START Input data

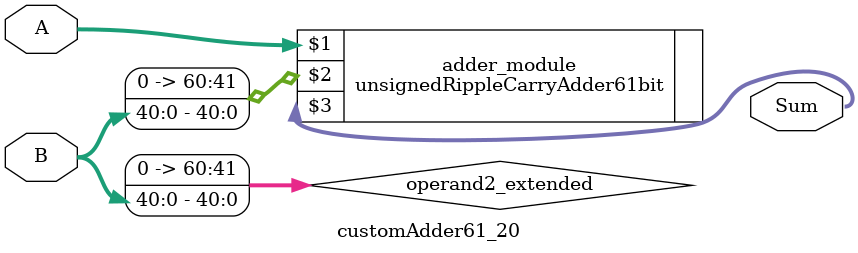
<source format=v>
module customAdder61_20(
                        input [60 : 0] A,
                        input [40 : 0] B,
                        
                        output [61 : 0] Sum
                );

        wire [60 : 0] operand2_extended;
        
        assign operand2_extended =  {20'b0, B};
        
        unsignedRippleCarryAdder61bit adder_module(
            A,
            operand2_extended,
            Sum
        );
        
        endmodule
        
</source>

END Input data

• **Task brief**
Give every line above again exactly, with no pictures.

• **Task solution**
<source format=v>
module customAdder61_20(
                        input [60 : 0] A,
                        input [40 : 0] B,
                        
                        output [61 : 0] Sum
                );

        wire [60 : 0] operand2_extended;
        
        assign operand2_extended =  {20'b0, B};
        
        unsignedRippleCarryAdder61bit adder_module(
            A,
            operand2_extended,
            Sum
        );
        
        endmodule
        
</source>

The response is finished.